Complete the following:
(a) From the passage on Islamic pop, copy the words starting at "Though Islam and" and ending at "each—are not incompatible.".
(b) In one to three sentences, explain why the passage on Islamic pop calls the new phenomenon significant even though Islam and Western popular culture are often depicted as antagonistic.

Passage:
┄┄┄┄┄┄
But hostility towards Western popular culture is not restricted to those who claim to speak in the name of Islam. Activists elsewhere have campaigned against what they perceive to be foreign encroachments on their cultures: whether Hindu activists protesting beauty pageants, Parisian intellectuals criticising the celebration of all-American Halloween in France, or Italian activists launching the “slow food” movement, the fear of a soulless, consumption-driven global culture overwhelming local mores and traditions is widely shared. In the post-September 11 world, however, Islam and the Middle East have been at the centre of this debate.
Though Islam and global, essentially Western, popular culture are often depicted as antagonistic, a fascinating new phenomenon is sweeping the Islamic world, demonstrating the capacity of local tradition not only to adapt, but also to take advantage of global popular culture styles. This is the phenomenon that I call “Islamic pop”. Boy bands in Malaysia, Islamic videos in London, an “Islamically-correct” reality television show in Dubai, and the widespread adaptation of Western game shows for the Arab television-sweeps of the month of Ramadan are all vivid examples of this intriguing trend. These examples occur in different nations, use different languages, employ different media and address different audiences. What they have in common, however, is the promise that Muslim and Western worldviews—taking into account the tremendous internal diversity of each—are not incompatible.
┄┄┄┄┄┄
Records shown:
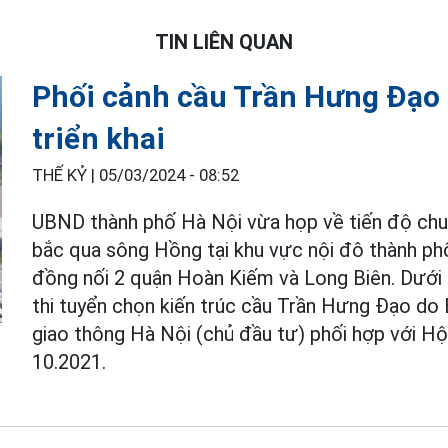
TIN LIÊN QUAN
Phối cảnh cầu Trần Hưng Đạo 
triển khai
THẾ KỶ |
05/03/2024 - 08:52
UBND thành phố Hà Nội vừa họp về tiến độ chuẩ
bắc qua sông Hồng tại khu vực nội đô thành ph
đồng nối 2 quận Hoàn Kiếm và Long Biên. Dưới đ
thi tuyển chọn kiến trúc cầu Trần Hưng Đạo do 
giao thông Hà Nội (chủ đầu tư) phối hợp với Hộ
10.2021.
┄┄┄┄┄┄
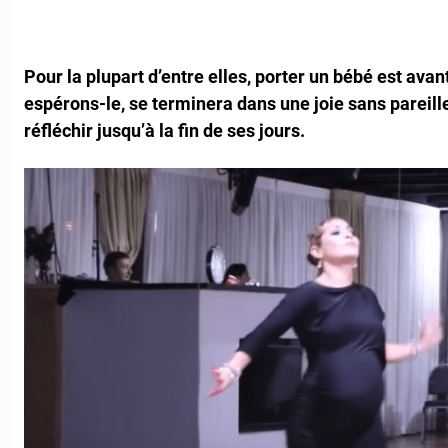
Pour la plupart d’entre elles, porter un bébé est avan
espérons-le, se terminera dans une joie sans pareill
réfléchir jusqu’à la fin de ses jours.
┄┄┄┄┄┄
Answers for this exercise:
(a)
Though Islam and global, essentially Western, popular culture are often depicted as antagonistic, a fascinating new phenomenon is sweeping the Islamic world, demonstrating the capacity of local tradition not only to adapt, but also to take advantage of global popular culture styles. This is the phenomenon that I call “Islamic pop”. Boy bands in Malaysia, Islamic videos in London, an “Islamically-correct” reality television show in Dubai, and the widespread adaptation of Western game shows for the Arab television-sweeps of the month of Ramadan are all vivid examples of this intriguing trend. These examples occur in different nations, use different languages, employ different media and address different audiences. What they have in common, however, is the promise that Muslim and Western worldviews—taking into account the tremendous internal diversity of each—are not incompatible.

(b) Islamic pop shows that local tradition can do more than adapt to global popular culture styles: it can also take advantage of them. Its examples come from different nations, languages, media and audiences. What they share is the promise that Muslim and Western worldviews are not incompatible.